Drei Aspekte sind aus meiner Sicht dabei zentral:
1) Die Autorität der Zeitzeugen-Generation, die als Person im politischen Alltag Kristallisationspunkt und „Schnittmenge“ unterschiedlicher Strömungen waren, können wir nur durch eine intensive und vertrauenswürdige Bündnisarbeit kompensieren. Die VVN-BdA muss sich als zuverlässiger und handlungsfähiger Partner in politischen Bündnissen beweisen, wobei wir besonders auf die Integration unterschiedlicher Handlungsformen und inhaltlicher Zugänge zum Antifaschismus achten sollten.

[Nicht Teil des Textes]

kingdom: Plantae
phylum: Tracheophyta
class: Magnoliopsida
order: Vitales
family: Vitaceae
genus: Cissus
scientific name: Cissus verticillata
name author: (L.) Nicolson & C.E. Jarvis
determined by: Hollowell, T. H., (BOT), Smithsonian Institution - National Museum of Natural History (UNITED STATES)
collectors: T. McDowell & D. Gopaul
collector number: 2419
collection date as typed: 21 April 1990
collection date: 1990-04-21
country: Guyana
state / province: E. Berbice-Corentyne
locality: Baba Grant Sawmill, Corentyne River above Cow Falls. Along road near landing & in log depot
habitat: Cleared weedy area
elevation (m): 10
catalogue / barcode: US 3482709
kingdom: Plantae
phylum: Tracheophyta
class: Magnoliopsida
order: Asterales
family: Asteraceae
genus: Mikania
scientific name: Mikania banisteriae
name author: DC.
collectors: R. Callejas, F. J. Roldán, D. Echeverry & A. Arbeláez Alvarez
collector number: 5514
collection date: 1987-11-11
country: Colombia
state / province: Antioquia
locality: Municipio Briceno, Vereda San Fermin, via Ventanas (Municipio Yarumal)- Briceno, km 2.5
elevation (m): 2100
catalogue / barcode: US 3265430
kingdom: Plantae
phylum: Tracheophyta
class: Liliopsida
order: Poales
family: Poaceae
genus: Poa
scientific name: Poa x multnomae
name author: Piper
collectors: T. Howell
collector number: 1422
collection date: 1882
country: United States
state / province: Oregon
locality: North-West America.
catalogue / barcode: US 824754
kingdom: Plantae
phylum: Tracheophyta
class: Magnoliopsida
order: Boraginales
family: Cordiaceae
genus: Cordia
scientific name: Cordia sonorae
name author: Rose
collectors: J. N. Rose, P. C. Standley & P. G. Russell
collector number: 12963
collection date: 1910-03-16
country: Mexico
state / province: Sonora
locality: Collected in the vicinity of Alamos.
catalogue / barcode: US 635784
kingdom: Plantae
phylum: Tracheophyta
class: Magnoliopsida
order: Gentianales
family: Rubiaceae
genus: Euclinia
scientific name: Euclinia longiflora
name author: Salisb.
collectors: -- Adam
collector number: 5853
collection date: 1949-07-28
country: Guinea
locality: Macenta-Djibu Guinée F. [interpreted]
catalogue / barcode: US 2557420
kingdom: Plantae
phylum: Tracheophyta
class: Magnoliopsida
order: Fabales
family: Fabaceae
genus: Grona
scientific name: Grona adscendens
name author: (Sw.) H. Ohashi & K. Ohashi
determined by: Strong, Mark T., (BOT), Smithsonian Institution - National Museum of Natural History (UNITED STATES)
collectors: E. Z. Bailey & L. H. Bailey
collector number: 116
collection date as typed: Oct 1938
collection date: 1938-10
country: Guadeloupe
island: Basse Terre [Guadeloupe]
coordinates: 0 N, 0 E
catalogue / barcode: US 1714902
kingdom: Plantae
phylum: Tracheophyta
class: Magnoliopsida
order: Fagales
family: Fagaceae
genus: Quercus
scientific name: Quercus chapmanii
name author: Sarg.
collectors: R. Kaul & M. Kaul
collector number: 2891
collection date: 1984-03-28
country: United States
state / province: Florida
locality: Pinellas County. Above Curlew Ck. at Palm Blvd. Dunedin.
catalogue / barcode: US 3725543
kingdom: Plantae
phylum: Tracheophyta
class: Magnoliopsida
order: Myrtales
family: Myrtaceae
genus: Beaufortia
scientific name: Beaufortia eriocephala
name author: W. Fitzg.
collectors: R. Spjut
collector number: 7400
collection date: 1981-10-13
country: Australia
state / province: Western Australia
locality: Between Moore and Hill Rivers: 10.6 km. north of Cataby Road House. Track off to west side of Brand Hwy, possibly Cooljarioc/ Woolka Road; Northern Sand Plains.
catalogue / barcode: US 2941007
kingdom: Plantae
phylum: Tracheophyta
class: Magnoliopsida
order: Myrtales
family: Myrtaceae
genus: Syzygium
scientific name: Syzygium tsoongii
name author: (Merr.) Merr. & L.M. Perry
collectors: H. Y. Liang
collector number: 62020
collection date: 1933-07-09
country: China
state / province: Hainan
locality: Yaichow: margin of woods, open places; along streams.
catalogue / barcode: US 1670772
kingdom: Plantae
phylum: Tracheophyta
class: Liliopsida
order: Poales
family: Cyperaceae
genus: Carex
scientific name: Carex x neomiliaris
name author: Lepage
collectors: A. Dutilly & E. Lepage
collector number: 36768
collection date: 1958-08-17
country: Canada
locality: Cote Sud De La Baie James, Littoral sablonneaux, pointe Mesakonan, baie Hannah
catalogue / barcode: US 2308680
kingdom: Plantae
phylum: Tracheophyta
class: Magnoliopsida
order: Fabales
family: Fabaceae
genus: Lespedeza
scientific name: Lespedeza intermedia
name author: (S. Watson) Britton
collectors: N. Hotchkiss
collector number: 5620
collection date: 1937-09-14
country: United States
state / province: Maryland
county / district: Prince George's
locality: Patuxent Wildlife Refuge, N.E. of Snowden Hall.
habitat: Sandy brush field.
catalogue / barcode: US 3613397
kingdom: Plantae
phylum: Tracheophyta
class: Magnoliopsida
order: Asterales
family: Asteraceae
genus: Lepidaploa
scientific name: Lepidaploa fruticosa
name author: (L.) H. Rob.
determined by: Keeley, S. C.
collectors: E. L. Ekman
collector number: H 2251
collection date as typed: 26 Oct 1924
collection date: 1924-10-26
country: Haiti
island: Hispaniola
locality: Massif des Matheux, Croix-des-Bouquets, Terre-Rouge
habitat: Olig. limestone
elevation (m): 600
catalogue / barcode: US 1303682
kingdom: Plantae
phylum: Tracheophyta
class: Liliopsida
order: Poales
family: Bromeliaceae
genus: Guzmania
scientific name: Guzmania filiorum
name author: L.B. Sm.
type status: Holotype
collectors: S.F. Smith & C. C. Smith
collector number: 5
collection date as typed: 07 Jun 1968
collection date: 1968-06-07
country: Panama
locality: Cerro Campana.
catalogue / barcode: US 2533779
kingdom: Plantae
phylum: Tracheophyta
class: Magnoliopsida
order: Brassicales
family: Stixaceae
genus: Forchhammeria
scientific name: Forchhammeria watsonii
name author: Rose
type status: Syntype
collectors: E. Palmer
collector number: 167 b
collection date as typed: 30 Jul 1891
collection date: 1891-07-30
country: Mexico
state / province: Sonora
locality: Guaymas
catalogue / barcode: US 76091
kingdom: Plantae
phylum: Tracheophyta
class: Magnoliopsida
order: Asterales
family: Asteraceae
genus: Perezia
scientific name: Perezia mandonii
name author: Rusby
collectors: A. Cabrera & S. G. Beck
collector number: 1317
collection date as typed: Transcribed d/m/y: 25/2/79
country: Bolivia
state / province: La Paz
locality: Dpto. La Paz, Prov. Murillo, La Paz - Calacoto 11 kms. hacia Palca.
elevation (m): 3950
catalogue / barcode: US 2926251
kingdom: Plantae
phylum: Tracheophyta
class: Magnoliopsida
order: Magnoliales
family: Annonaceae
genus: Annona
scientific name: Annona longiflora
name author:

2) In unserer Geschichtsarbeit geht es um zwei Perspektiven:
Wir müssen tatsächlich gegen alle Formen des historischen Vergessens ankämpfen. Dabei können wir als „Zeugen der Zeitzeugen“ auftreten, denn viele von uns sind durch die Begegnung mit Frauen und Männern aus Widerstand und Verfolgung selber Mitglied in den Reihen der VVN-BdA geworden.
Schwerpunkt in unserer Geschichtsarbeit kann nicht allein die allgemeine Aufklärung über die NS-Zeit sein, sondern insbesondere der Blick auf die Frauen und Männer, die diesem verbrecherischen Regime unter dem Risiko für Gesundheit, Freiheit und Leben widerstanden haben. An sie zu erinnern ist unsere Aufgabe.

3) Natürlich handeln wir gegen Neofaschismus und alle Formen von Rassismus, gegen Aufrüstung und Kriege als Fluchtursache, gegen den Abbau demokratischer Rechte und gegen Diskriminierungen in den verschiedenen Formen.
Wir haben dabei aber auch eine positive Vision einer neuen, sozial gerechten, menschenwürdigen, demokratischen, friedlichen Gesellschaft. Nicht im Sinne einer parteipolitischen Orientierung oder eines bestimmten Gesellschaftsmodells, sondern im Sinne des Schwurs von Buchenwald, also eine Gesellschaft, in der der Nazismus mit seinen gesellschaftlichen und sozialen Wurzeln beseitigt ist und eine neue Welt des Friedens und der Freiheit geschaffen wird.

Diese Vision haben wir entwickelt im gemeinsamen Handeln mit unseren politischen Müttern und Vätern, wie Ettie und Peter Gingold, Emil Carlebach, Lore Wolf, Otto Roth und nicht zuletzt Esther Bejarano.
In ihrem Sinne setzen wir unseren gemeinsamen antifaschistischen Kampf fort.